As a historical strength, like Roman Catholicism, due to Caodaism's flexibility in absorbing and, often, co-opting Vietnamese traditional cultural elements i.e., local popular cults as optional devotions, the Cao Dai church was able to build organizations that went beyond familistic, localistic, or cultic barriers. By placing the altar and transforming spirits into mediators for the whole congregation, the Pope (spiritual pope), for example, shifted the balance of social order in the Cao Dai community. Furthermore, the cult of Vietnamese Spiritism enabled Cao Dai religion to absorb and transform pre-Cao Dai pagan elements of indigenous cultures. This gradual consolidation of Cao Dai religion shows how it has become assimilated into the characteristic boundaries of Southern Vietnamese societies.
 
Notably, for a long time, Caodaism, with its strange mixture of Sino-Vietnamese tradition and to some extent Christian elements, remained the religion of a marginalized minority. Its Sino and Christian background is not just historical but essential. Therefore, Caodaism is constantly reminded of its links with religions of Chinese and Indian origin. For Thomas E. Dutton (1970), Caodaism combines important elements to harmonize the otherworldliness of the Indian tradition with the worldliness of the Chinese. With regard to its roots, as the historian R.B. Smith notes, Caodaism finds its roots in the “secret societies” (hoi kin) inspired by the local settlements of the Chinese Heaven and Earth Association (Thien dia). In addition, he also views it to be the direct product of Chinese or Sino-Vietnamese religious sectarianism, called Minh (Smith, 1970). However, for many scholars, despite its direct links with Taoism, Confucianism, Buddhism and Christianity, Caodaism developed independently within the pure Vietnamese milieu. In that particular case, what the Caodaists did was that they communicated using Vietnamese terminology and patterns of thinking. And notably, they could radically reorient many concepts and ideologies within the ideological sphere of Caodaism over a period of time. However, most certainly, the religion of any people develops over time; and so it has been for the Vietnamese Caodaists.
 
CONCLUSION
 
To understand Vietnamese religion today, it is important to have a historical knowledge of how Confucianism, Taoism, Hinduism, Buddhism, and Christianity were introduced into Vietnam, how they interacted with the native tradition and how together with native spiritism, they fundamentally shaped the subsequent Vietnamese religious landscape that serves as windows to the Vietnamese people’s sense of identity. Cao Dai religion began as a minority sect in the matrix of Vietnamese Spiritism and three Great Teachings and in its spread to cultural settings; it gradually consolidated its position, achieving an effective monopoly of legitimacy under French administration in Cochinchina. Thus, it may be argued that the reason for Caodaism’s initial success was due to a confluence of religious traditions such as Taoist spiritism, Buddhist concepts of salvation and reincarnation. As Hoskins (2008) argues, what Caodaism added to the mix was a more personal form of monotheism or polytheism.
 
References
 
Singh, Daljeet. (1984). The Sikh Ideology. Guru Nanak Foundation.

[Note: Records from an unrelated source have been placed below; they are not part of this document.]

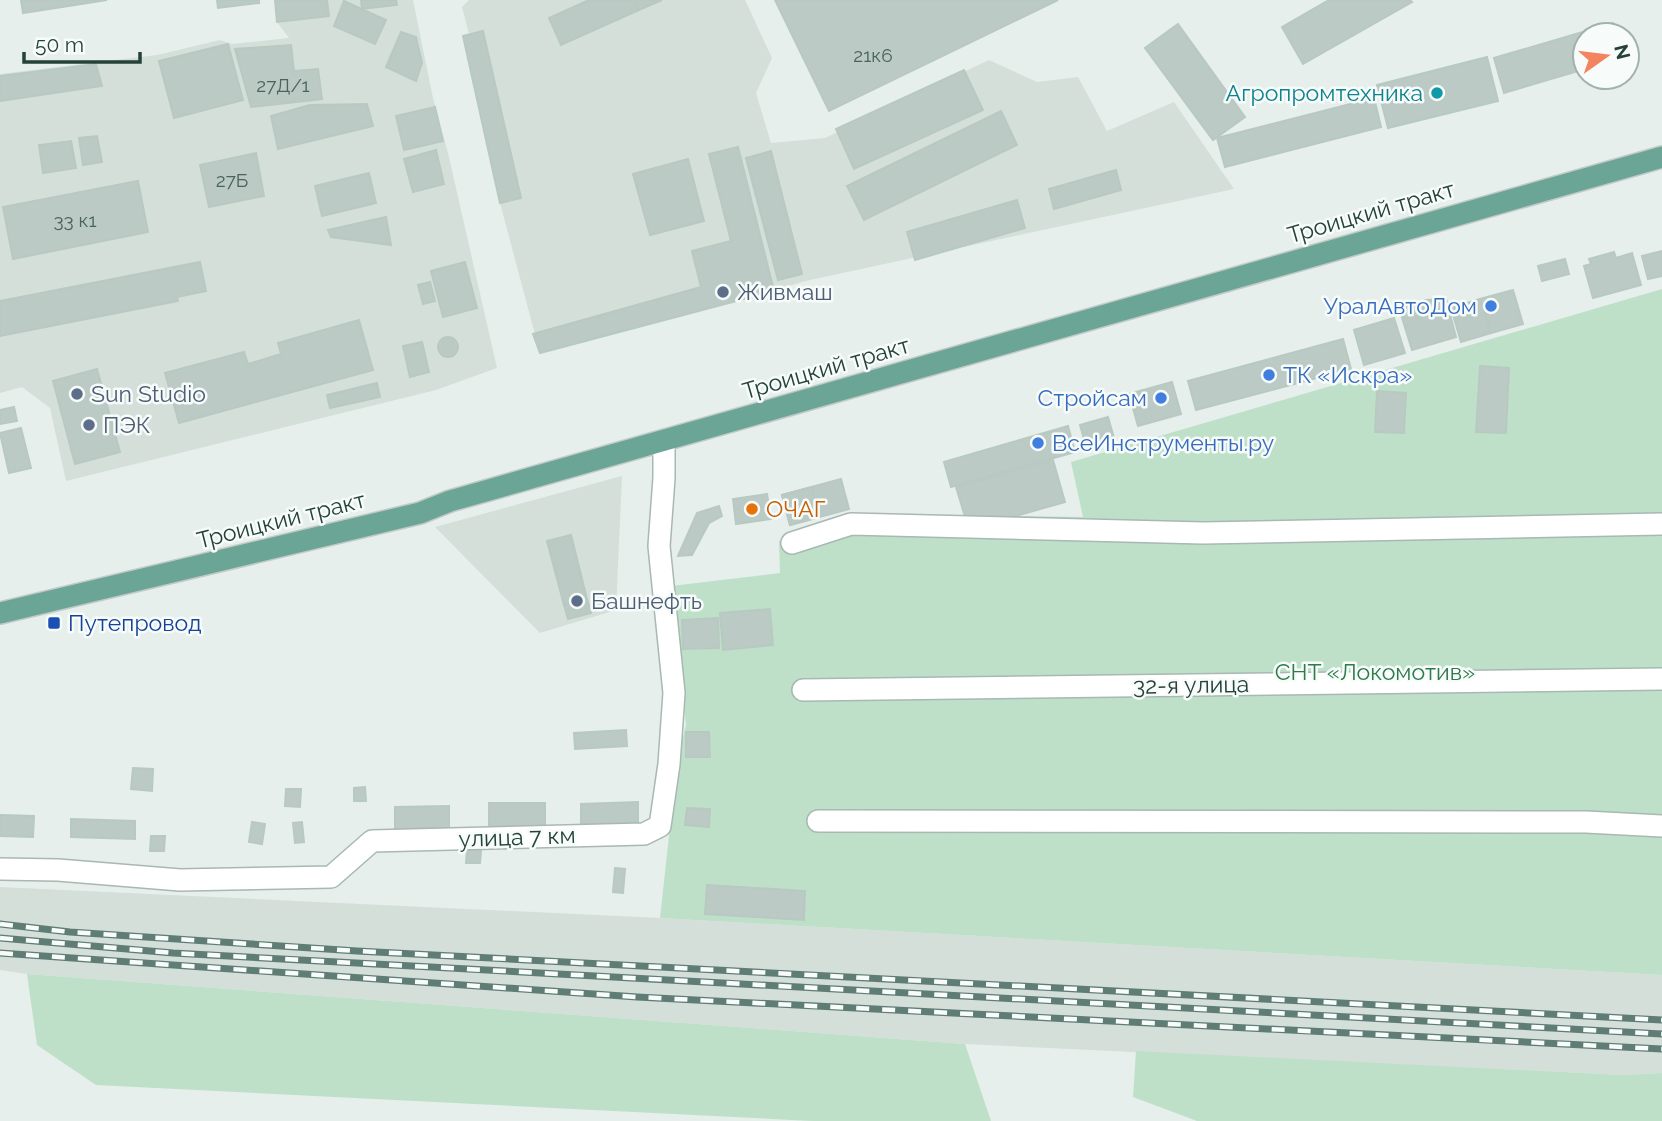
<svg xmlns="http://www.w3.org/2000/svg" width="1662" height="1121" viewBox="0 0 1662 1121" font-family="Raleway,sans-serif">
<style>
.built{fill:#d4dfda}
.green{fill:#bfe0c8}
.building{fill:#bbcac4;stroke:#b8c9c2;stroke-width:2}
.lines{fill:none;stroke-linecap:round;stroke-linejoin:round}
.minor-casing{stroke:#a8b8b2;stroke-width:24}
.major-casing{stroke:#c2cac8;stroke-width:24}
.minor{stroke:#fff;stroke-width:21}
.major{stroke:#6aa596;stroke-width:21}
.rail-casing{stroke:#5f7d75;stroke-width:7}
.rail{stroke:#f7fbf9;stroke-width:4.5;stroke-dasharray:13;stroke-linecap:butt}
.culture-dot{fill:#0f9aa8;stroke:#f7fbf9;stroke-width:2.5}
.service-dot{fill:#5c6f8a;stroke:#f7fbf9;stroke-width:2.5}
.shop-dot{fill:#3f7fe0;stroke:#f7fbf9;stroke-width:2.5}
.food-dot{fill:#e8710a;stroke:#f7fbf9;stroke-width:2.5}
.transit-dot{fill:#1a4fb4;stroke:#f7fbf9;stroke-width:2.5}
.labels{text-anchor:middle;stroke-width:5;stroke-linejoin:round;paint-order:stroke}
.number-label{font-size:19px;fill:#4a645c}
.culture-label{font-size:23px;fill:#0d838f;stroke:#f7fbf9;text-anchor:end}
.street-label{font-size:23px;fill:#24423a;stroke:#f7fbf9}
.service-label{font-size:23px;fill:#4e5e75;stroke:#f7fbf9;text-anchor:start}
.shop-label{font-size:23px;fill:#366cbe;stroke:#f7fbf9;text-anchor:end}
.food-label{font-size:23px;fill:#c56008;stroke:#f7fbf9;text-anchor:start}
.transit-label{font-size:23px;fill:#164399;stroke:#f7fbf9;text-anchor:start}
.park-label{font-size:23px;fill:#2d7a4b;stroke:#f7fbf9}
</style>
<rect width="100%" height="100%" fill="#e6efeb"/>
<g class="built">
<path d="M275,0h138l20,98 15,55 49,215 -61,22 -370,91 -16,-73 -28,-21 -22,6v-319l157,-19 63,-15 12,4 57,-6 -12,-16z"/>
<path d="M469,0h276l27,58 -16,35 15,50 54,-5 164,-78 48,22 41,-5 29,54 67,-29 60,87 -424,91 -270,73 -40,-150 -37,-167 6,-2 -7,-27z"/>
<path d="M622,476l-6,134 -76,23 -105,-106z"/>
<path d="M0,887l660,31 1002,57v98l-39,2 -658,-31 -938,-70 -27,-4z"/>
</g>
<g class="green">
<path d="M1662,289v686l-1002,-57 17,-156 9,-37 -15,-139 109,-13 -1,-32 78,-27 226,3 -12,-55z"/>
<path d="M27,974l938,70 26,77h-179l-716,-36 -59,-40z"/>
<path d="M1136,1051l487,24 39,-2v48h-465l-64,-24z"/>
</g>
<g class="building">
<path d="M21,0h86l-84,13z"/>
<path d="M217,0h42v3l-41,5z"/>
<path d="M275,0h52l2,16 -52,6z"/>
<path d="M361,0h35l1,5 -35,4z"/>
<path d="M589,0h45l5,10 -78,35 -12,-27z"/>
<path d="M634,0h28l-23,10z"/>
<path d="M775,0h283l-229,111z"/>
<path d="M1329,0h81l2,2 -109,62 -21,-37z"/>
<path d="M344,1l42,19 -11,24 -41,-18z"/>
<path d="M1613,23l3,12h-31v34l-81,24 -10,-35z"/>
<path d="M1178,24l67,93 -32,23 -68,-92z"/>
<path d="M483,31l38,167 -21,5 -37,-167z"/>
<path d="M401,32l15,5 6,26 -6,18 -30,-14z"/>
<path d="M228,44l15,56 -69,18 -15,-57z"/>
<path d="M291,45l3,26 24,-2 4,30 -71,8 -16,-58z"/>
<path d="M1487,57l11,44 -110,27 -11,-43z"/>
<path d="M96,64l6,22 -102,15v-25z"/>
<path d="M964,70l19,40 -129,59 -18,-40z"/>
<path d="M1374,98l7,29 -156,40 -8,-29z"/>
<path d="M367,104l6,22 -95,23 -7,-33 39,-11z"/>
<path d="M435,107l8,34 -39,9 -8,-34z"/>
<path d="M1001,111l16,34 -153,75 -17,-34z"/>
<path d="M97,136l5,26 -19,3 -4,-27z"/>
<path d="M71,141l5,27 -33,5 -4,-28z"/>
<path d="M738,147l36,144 -234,62 -7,-19 168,-47 -9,-36 39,-10 -22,-87z"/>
<path d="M436,150l8,34 -31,8 -9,-33z"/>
<path d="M771,151l31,123 -24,6 -32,-122z"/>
<path d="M256,153l8,43 -55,11 -9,-42z"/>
<path d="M688,159l16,62 -54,14 -17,-61z"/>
<path d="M1116,170l5,20 -67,19 -5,-20z"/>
<path d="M369,173l7,30 -54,13 -7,-30z"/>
<path d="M138,181l10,51 -135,27 -10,-52z"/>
<path d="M1017,200l8,28 -110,32 -8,-28z"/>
<path d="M386,217l5,28 -60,-8 -3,-7z"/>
<path d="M1662,251v25l-14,3 -6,-23z"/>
<path d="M1614,252l2,6 16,-5 9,32 -48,13 -9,-32 7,-2 -2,-5z"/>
<path d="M1565,259l4,15 -27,7 -4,-15z"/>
<path d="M200,262l6,29 -29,6 1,4 -178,35v-35z"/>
<path d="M465,262l12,46 -34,9 -12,-46z"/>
<path d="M430,282l5,19 -12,3 -5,-19z"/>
<path d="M1513,290l10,34 -32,9 -11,-34z"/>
<path d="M1446,299l10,38 -44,13 -13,-42 27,-8z"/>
<path d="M1480,299l11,34 -30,9 -10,-34z"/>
<path d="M1394,318l11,35 -41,12 -10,-35z"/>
<path d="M359,320l14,50 -194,53 -14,-50 79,-21 4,12 33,-10 -3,-11z"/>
<circle cx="448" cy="347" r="10"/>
<path d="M1343,339l8,30 -155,41 -8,-29z"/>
<path d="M422,342l7,30 -19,5 -7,-31z"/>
<path d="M1480,366l29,2 -3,65 -30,-1z"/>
<path d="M97,369l23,83 -45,12 -22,-83z"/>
<path d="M1172,382l9,32 -43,12 -9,-32z"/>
<path d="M377,383l3,14 -50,11 -3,-13z"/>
<path d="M1377,391l29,2 -2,40 -29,-1z"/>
<path d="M14,407l3,14 -17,3v-14z"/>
<path d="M1108,417l6,21 -28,8 -6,-21z"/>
<path d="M1068,426l7,26 -124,35 -7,-25z"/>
<path d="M21,428l10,40 -22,5 -9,-40z"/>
<path d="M1053,460l12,42 -60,17 -39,1 -10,-33z"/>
<path d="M841,479l8,30 -59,16 -8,-30z"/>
<path d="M812,487l7,30 -29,8 -8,-30z"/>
<path d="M767,494l4,25 -35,5 -3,-25z"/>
<path d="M719,506l3,10 -13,7 -17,32 -14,1 19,-43z"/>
<path d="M571,535l16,64 -23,6 -17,-64z"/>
<path d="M587,599l4,14 -23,6 -4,-14z"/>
<path d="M770,609l3,36 -50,5 -3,-37z"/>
<path d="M718,618l1,30 -36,1 -1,-29z"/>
<path d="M626,730l1,16 -52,3 -1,-16z"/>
<path d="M686,732h23l1,25h-24z"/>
<path d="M133,768l20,1 -1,22 -21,-2z"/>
<path d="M365,787l1,14h-12v-13z"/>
<path d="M286,789h15l-1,18 -15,-1z"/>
<path d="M638,802v23l-57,1v-22z"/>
<rect x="489" y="803" width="56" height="23"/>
<path d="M449,806v22l-54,1v-22z"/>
<path d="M687,808l23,1 -1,18 -24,-2z"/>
<path d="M0,815l34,1 -1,21 -33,-1z"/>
<path d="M71,819l64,2v18l-64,-2z"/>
<path d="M252,822l13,2 -3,20 -13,-2z"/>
<path d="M302,822l2,20 -9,1 -2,-20z"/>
<path d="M151,836h14l-1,15h-14z"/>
<path d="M468,838l14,1 -2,24h-14z"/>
<path d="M615,868l10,1 -2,24 -10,-1z"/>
<path d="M707,885l98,6 -1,29 -99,-6z"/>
</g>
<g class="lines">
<defs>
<g id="minor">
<path d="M792,543l59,-19 352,9 459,-9"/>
<path d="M803,690l859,-11"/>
<path d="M818,821l768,1 76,4"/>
<path d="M0,869l58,1 122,10 151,-3 41,-36 272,-7 16,-8 9,-62 5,-71 -15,-147 5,-68v-36"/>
</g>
<path id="major" d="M0,613l420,-100 30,-12 1212,-344"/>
</defs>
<use href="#minor" class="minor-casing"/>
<use href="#major" class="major-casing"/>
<use href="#minor" class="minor"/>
<use href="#major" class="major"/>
<defs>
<g id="rail">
<path d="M0,924l70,8 287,19 1305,69"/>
<path d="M0,938l173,15 1489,81"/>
<path d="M0,953l637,44 1025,52"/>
</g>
</defs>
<use href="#rail" class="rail-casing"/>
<use href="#rail" class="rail"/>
</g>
<circle class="culture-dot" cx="1437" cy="93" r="7"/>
<g class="service-dot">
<circle cx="723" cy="292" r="7"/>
<circle cx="77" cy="394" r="7"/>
<circle cx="89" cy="425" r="7"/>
<circle cx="577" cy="601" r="7"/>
</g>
<g class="shop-dot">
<circle cx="1491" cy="306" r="7"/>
<circle cx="1269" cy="375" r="7"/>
<circle cx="1161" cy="398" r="7"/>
<circle cx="1038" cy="443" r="7"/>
</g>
<circle class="food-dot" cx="752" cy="509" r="7"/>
<rect class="transit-dot" x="47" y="616" width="14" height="14" rx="3.5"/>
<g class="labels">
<g class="number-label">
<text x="873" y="62">21к6</text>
<text x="283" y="92">27Д/1</text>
<text x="232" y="187">27Б</text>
<text x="75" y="227">33 к1</text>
</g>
<g class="culture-label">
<text x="1423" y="101">Агропромтехника</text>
</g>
<g class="street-label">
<text transform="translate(1371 212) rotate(-16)" y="8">Троицкий тракт</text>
<text transform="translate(826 368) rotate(-16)" y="8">Троицкий тракт</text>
<text transform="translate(281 520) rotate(-14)" y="8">Троицкий тракт</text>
<text transform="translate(1191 685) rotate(-1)" y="8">32-я улица</text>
<text transform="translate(517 837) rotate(-2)" y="8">улица 7 км</text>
</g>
<g class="service-label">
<text x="737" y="300">Живмаш</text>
<text x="91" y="402">Sun Studio</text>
<text x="103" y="433">ПЭК</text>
<text x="591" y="609">Башнефть</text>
</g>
<g class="shop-label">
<text x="1477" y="314">УралАвтоДом</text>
<text x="1283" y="383" text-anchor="start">ТК «Искра»</text>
<text x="1147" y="406">Стройсам</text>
<text x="1052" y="451" text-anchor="start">ВсеИнструменты.ру</text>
</g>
<g class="food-label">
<text x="766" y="517">ОЧАГ</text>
</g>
<g class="transit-label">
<text x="68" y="631">Путепровод</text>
</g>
<g class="park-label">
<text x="1375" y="680">СНТ «Локомотив»</text>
</g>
</g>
<g transform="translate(1606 56) rotate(76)"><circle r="33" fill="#f7fbf9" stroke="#a3b1ad" stroke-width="2"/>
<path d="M0-5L12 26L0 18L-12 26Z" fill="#f4845f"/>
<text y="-10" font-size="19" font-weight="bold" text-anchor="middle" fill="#24423a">N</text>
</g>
<path d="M24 52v10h116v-10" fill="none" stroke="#24423a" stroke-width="3.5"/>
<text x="35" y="52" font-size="21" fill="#24423a" stroke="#f7fbf9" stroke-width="5" paint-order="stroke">50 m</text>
</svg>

Chapman, Jessica Miranda. (2006). Debating the Will of Heaven: South Vietnamese Politics and Nationalism in International Perspective, 1935-1956 [Doctoral thesis, Santa Barbara, University of California].
Smart, Ninian. (1989). The World’s Religions. Prentice Hall.
Joan Brothers, Joan. (1967). Readings in the Sociology of Religion (Eds.). Pergamon Press.
Wach, Joachim. (1949). Sociology of Religion. The University of Chicago Press.
McGuire, Meredith B. (1997) Religion: The Social Context (7th ed.). ITP.
Dutton, Thomas E. (1970). Caodaism as History, Philosophy, and Religion [Unpublished master’s thesis in Oriental Religions] University of California, Berkeley.
Smith, R. B. (1970) “An Introduction to Caodaism 1: Origins and Early History”, Bulletin of the School of Oriental and African Studies 33 (2):335-49.
Hoskins, J. (2008). From Kuan Yin to Joan of Arc: Female Divinities in the Caodai Pantheon. The Constant and Changes Faces of the Goddess in Asia, 80-99.